Los españoles nos hemos dotado de un modelo sanitario que ha sido espejo de muchos otros países, y que en líneas generales ha funcionado de forma satisfactoria. Sin embargo, no hay que ocultar que a veces se han producido disfunciones y claros abusos, tanto por parte de los propios usuarios, como por inadecuadas prestaciones (turismo sanitario) o incluso por la práctica profesional.

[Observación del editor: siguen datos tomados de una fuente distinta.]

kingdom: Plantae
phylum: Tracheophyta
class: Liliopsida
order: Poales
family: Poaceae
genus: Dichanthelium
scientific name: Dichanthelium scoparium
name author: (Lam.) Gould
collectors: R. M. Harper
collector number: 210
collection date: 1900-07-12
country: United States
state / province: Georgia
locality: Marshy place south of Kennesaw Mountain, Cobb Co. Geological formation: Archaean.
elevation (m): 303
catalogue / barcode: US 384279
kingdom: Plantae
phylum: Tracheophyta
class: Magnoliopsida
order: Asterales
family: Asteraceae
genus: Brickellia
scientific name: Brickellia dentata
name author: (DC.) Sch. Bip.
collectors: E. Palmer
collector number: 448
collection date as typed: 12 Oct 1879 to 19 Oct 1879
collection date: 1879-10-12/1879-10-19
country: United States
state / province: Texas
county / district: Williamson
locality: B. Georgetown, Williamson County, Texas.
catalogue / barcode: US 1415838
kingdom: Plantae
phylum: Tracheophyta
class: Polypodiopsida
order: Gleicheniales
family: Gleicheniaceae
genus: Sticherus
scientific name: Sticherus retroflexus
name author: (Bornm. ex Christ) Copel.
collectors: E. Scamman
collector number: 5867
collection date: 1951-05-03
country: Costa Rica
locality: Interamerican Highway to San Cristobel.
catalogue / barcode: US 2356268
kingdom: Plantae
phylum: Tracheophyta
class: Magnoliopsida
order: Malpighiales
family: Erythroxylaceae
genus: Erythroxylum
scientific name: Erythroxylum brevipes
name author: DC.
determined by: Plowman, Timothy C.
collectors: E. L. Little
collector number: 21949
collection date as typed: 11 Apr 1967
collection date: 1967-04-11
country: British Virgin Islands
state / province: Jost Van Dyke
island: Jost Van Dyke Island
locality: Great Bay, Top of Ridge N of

Pero fuera de excepciones puntuales, el sistema se ha desenvuelto dentro de unas coordenadas tolerables de eficiencia, sin perjuicio de que la gestión fuera mejorable de cara a una óptima explotación de los recursos.

En periodos de crisis y, por tanto, de deterioro del Estado del Bienestar, es lógico pensar que las prestaciones no puedan dispensarse en idénticos términos, por lo que es comprensible que los gobernantes sientan la necesidad de buscar soluciones que coadyuven a mantener la viabilidad del sistema.

Una de estas salidas estriba en introducir reajustes en determinadas prestaciones, imponiendo tasas o pagos por servicios para así enjugar el déficit. Pero la solución más drástica, de cara a la racionalización y eficiencia, es la propuesta de privatizar los servicios. Esta opción es legítima, pero no debemos olvidar que el concesionario buscará el beneficio empresarial, beneficio que a la larga deberá sufragarse vía impuestos. Y lo peor, cuando el servicio se torne deficitario y a las compañías privadas no les interese continuar con la explotación, volverá a manos públicas. En ese caso, el erario común --es decir, el contribuyente-- tendrá que cubrir el déficit generado.

No es conveniente, pues, acudir a la privatización de servicios cuando funcionan aceptablemente; y menos sin un estudio de viabilidad. Apostemos por una mejora de la gestión. Y recordemos que, aunque la empresa pública deba adecuarse a exigencias de economía general, ningún precepto de la Constitución contiene la regla de que la actuación del Estado deba regirse por el principio de rentabilidad, máxime en servicios de primera necesidad.